During the tech heydays of 2020 and 2021, ultra-low interest rates meant it was much easier for startups to raise capital.

As interest rates have risen, company valuations have seen a kind of reset and venture capital-backed companies are feeling the pinch as the VC finance market slows. Even as funding rounds slow, startups have had to continue to burn money from previous rounds to cover their overheads.

This is bad news for the SVB as it means companies have had to siphon deposits from the bank while it loses money on excess cash invested in US debt, which has now fallen in price following the Fed’s rate hikes.

Hoxton Ventures, a London-based VC firm, is advising founders to withdraw two months’ worth of “burn,” or venture capital, from SVB that they would use to fund overheads.
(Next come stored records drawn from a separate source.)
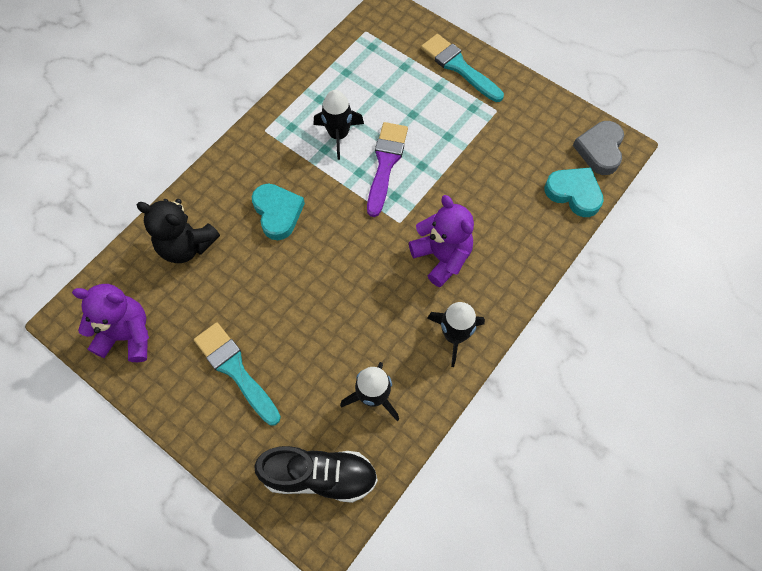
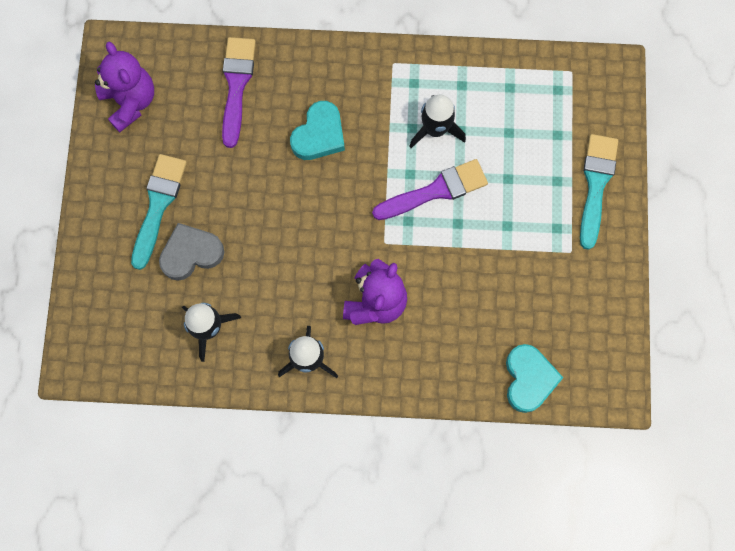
camera: 55 degrees right, 10 degrees up
(186, 245) = (236, 85): black teddy bear -> purple brush
(319, 476) = (118, 331): black shoe -> none
(600, 150) = (597, 375): grey heart -> grey heart (191, 253)

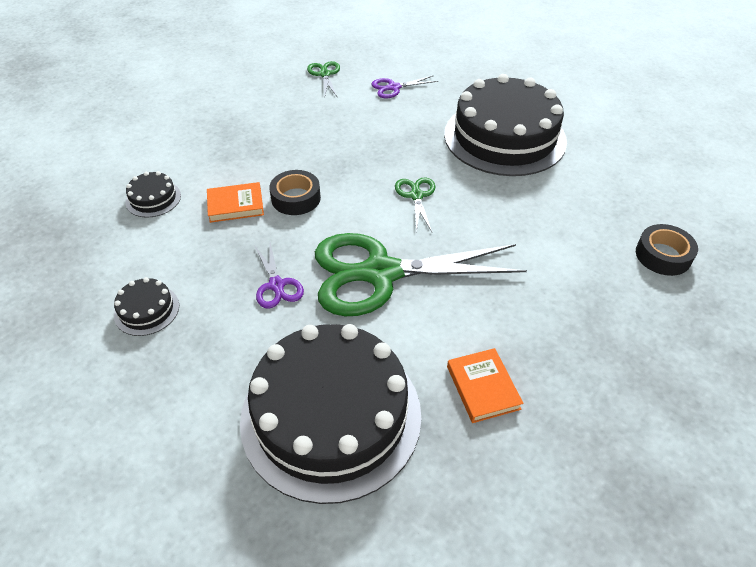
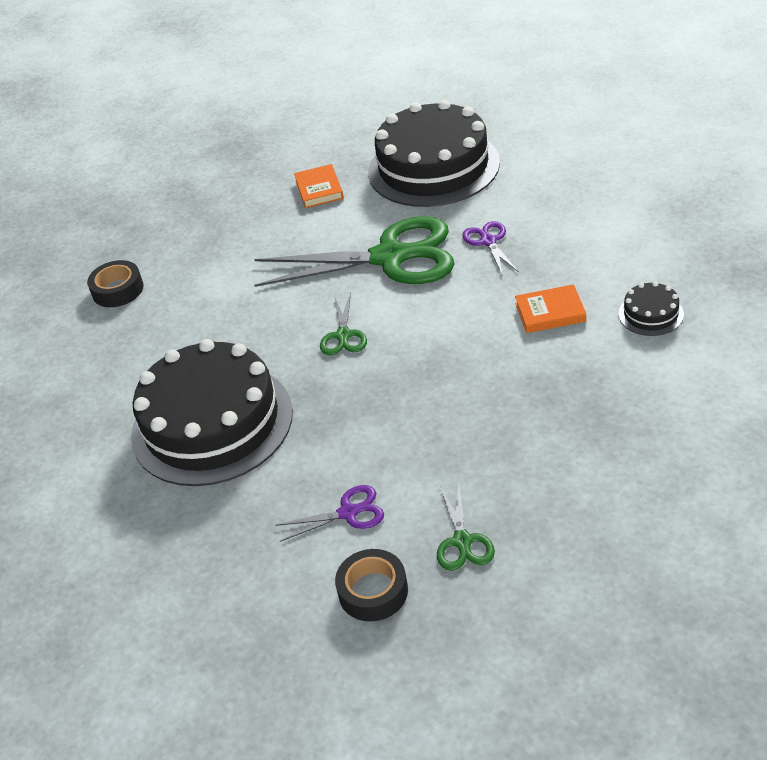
camera: 170 degrees left, 5 degrees down
(147, 310) = (603, 215): black cake -> none
(296, 198) = (482, 324): black tape -> black tape (373, 591)

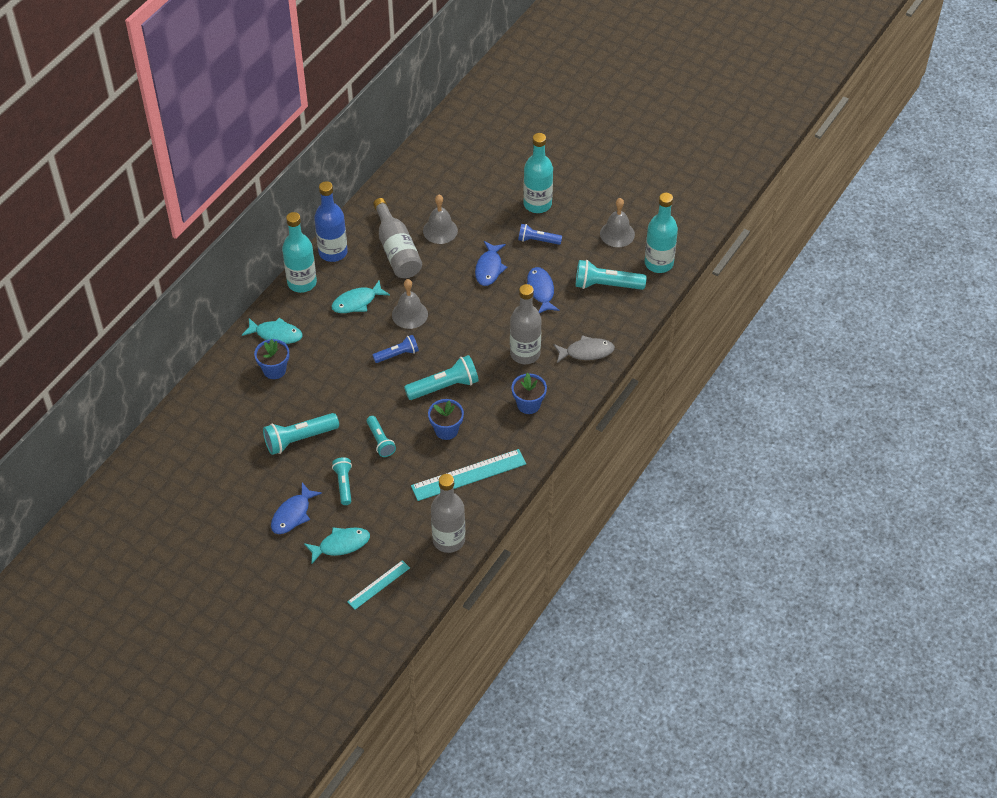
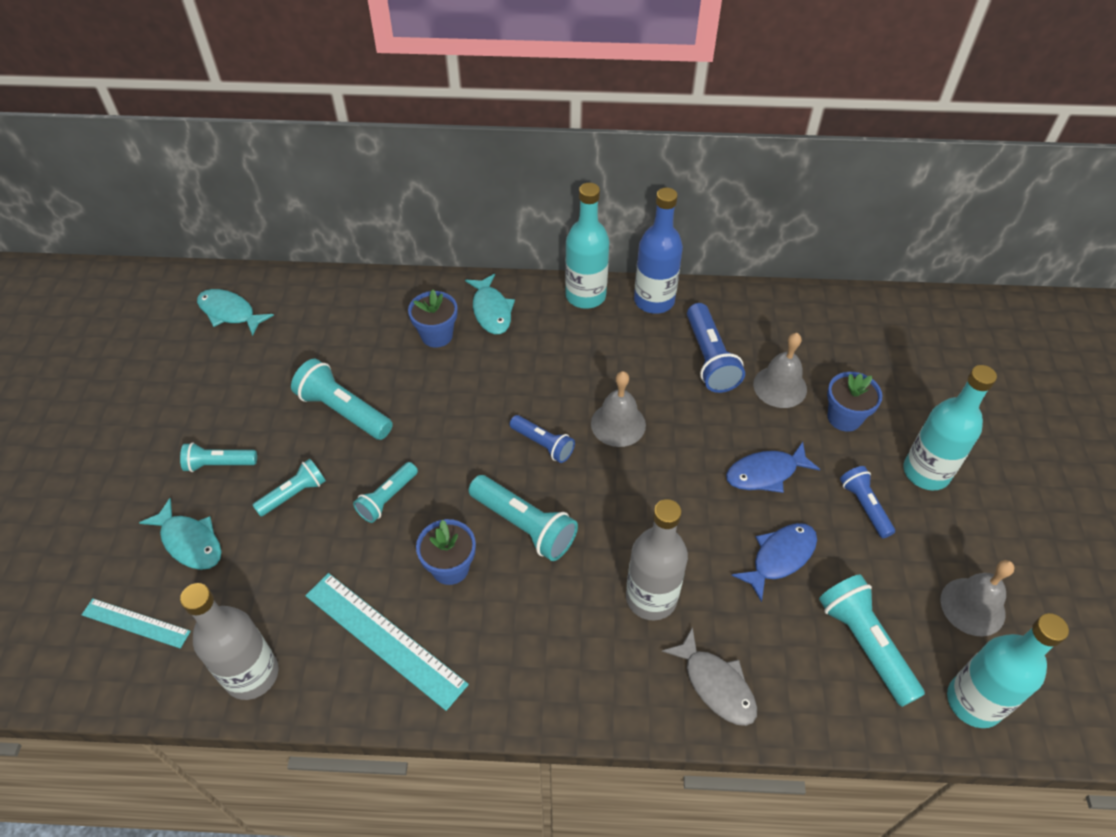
camera: 60 degrees right, 0 degrees up
(293, 514) = (219, 464): blue fish -> turquoise flashlight
(357, 302) = (596, 361): turquoise fish -> turquoise fish (229, 313)
(397, 250) = (709, 359): grey bottle -> blue flashlight
(528, 404) = (561, 653): blue flower pot -> blue flower pot (844, 417)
In a note to the founders on Thursday, Hussein Kanji, Hoxton’s founding partner, said: “We have seen that some funds have shared their view that they continue to have faith in SVB. We’re seeing other funds encouraging companies to take their money out of the SVB, let’s see how this all plays out.

“If the self-fulfilling prophecy comes true, the risks to you are asymmetrical.”

In a separate conversation with CNBC, Kanji said, “The big danger for startups is that their accounts will be frozen while the mess is sorted out.”

Kanji believes SVB could either be bailed out by the US Federal Reserve or taken over by another company.

The company has hired advisers to explore a possible sale after failed attempts by the bank to raise capital, sources told CNBC’s David Faber on Friday.